The biggest change at the parliament session was the promotion on Saturday of Li Qiang, 63, a longtime Xi confidant, to premier. The former Shanghai Communist Party boss takes a role charged with managing the economy, replacing Li Keqiang, 67, who stepped down after two five-year terms.
“The government sent a positive signal to the market by keeping these senior financial experts in the cabinet,” said Zhang Zhiwei, chief economist at Pinpoint Asset Management.
The U.S.-educated central bank chief Yi, appointed PBOC governor in 2018, had widely been expected to retire after being left off the ruling Communist Party’s Central Committee during the party’s once-in-five-years congress in October.
Analysts had anticipated that once Yi and Liu stepped aside, they would be replaced by people with far less international experience.
“The U.S. side will be much more comfortable with someone like Yi Gang in charge,” said Alfred Wu, assistant professor at the Lee Kuan Yew School of Public Policy at the National University of Singapore.

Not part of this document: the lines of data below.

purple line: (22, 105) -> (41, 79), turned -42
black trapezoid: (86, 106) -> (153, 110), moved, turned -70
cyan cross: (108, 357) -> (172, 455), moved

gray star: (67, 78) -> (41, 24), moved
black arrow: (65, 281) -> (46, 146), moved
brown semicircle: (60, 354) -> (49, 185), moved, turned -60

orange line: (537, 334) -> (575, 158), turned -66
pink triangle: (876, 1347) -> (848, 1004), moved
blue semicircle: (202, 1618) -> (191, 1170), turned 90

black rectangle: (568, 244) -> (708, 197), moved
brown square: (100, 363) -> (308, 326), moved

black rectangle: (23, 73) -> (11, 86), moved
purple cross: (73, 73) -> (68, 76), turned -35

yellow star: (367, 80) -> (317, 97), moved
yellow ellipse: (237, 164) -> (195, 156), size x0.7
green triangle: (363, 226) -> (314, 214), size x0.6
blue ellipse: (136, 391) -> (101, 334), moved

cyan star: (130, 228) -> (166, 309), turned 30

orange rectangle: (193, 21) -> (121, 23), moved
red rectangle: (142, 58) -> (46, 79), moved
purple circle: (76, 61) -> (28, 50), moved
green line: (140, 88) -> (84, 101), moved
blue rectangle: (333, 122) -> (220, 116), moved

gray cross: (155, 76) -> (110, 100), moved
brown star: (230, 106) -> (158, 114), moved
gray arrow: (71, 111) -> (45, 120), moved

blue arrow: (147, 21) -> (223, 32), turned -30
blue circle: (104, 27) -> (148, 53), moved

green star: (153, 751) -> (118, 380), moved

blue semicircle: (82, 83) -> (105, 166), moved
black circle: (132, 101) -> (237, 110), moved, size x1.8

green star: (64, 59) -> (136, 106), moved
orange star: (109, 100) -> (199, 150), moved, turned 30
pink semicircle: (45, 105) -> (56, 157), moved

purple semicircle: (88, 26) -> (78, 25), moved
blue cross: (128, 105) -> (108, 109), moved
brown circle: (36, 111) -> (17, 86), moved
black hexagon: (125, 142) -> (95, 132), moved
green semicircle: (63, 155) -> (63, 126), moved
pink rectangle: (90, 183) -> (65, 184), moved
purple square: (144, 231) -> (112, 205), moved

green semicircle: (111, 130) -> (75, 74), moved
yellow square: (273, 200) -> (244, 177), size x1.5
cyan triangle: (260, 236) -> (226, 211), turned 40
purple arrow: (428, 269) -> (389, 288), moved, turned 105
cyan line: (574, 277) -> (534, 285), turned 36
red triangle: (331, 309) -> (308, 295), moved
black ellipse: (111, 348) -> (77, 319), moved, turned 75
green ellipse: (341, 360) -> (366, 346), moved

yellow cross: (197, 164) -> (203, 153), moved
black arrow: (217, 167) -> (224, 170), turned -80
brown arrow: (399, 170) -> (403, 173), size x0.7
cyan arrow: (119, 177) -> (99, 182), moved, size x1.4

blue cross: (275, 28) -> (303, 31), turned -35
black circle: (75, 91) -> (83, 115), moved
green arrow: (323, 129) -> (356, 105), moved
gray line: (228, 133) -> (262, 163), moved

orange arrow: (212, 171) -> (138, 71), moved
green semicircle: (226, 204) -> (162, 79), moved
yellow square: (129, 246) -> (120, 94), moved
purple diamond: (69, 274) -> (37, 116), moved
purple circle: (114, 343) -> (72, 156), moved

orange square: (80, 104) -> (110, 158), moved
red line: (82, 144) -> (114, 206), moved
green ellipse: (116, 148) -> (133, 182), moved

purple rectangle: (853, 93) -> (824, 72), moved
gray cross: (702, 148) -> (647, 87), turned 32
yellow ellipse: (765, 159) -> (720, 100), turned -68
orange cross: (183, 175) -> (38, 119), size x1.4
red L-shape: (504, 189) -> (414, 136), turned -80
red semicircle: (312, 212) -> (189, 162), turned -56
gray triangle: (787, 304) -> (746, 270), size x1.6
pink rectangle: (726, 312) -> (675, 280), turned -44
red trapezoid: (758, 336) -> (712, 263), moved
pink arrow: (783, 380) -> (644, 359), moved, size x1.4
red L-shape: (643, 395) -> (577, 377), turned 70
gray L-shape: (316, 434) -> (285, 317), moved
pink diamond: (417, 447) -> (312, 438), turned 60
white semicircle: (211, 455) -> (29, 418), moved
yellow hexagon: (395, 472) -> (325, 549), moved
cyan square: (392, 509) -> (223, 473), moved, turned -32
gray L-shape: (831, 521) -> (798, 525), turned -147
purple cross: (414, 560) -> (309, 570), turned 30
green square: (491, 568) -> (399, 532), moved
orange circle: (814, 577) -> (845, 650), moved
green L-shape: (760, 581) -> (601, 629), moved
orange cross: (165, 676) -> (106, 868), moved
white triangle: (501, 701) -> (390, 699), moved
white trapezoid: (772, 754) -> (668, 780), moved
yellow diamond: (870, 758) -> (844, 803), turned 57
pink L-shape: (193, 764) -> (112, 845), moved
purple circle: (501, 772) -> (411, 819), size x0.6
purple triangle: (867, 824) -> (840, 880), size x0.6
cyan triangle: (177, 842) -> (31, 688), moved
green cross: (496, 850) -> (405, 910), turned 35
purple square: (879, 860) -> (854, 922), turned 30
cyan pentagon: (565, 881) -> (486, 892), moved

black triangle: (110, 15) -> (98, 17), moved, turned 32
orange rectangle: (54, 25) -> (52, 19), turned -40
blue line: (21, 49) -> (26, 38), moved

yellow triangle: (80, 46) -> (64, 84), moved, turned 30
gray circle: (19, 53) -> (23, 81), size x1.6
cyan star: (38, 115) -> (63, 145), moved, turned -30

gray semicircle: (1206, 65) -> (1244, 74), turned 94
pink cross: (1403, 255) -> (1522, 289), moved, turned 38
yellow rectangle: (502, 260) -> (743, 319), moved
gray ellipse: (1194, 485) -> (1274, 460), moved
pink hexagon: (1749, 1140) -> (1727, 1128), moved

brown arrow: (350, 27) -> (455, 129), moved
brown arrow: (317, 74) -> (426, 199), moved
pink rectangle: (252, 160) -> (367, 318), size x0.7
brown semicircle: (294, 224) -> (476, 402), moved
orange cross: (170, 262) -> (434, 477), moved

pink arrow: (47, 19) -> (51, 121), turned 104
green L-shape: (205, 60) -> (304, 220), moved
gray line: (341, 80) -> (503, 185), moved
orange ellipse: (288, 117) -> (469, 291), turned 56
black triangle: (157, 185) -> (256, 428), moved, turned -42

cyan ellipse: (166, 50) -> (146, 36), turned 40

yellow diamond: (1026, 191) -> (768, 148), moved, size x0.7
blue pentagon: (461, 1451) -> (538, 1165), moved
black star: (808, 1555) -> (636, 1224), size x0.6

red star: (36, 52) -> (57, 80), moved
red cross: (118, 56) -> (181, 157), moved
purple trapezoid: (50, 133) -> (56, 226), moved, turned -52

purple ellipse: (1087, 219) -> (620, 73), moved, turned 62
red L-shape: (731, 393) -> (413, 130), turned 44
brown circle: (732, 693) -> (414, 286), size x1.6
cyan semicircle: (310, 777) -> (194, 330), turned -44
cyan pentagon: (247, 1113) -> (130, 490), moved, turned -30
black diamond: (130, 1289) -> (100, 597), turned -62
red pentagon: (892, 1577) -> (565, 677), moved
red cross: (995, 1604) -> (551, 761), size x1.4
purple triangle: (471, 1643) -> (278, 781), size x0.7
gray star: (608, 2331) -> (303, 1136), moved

“It shows China wants to at least have a dialogue with the United States on monetary policy and financial cooperation,” he said.
Sources had told Reuters last month that Zhu Hexin, chairman of state-run financial conglomerate CITIC Group Corp, was likely to succeed Yi as head of the central bank.
The appointments “indicate that the government put professionalism, management and the art of fine-tuning on the front burner when it comes to picking the central bank governor and finance minister, as positions at the helm of core economic departments need tremendous professional skill,” said Sun Fei, an economist.
As expected, Wang Wentao stayed on as commerce minister.
Zheng Shanjie, governor and deputy party secretary of Zhejiang province, was approved to take over as head of the National Development and Reform Commission, the powerful state planner.
The parliamentary session will end on Monday, with Xi expected to give a speech and Li, the new premier, scheduled to hold a televised media conference afterwards.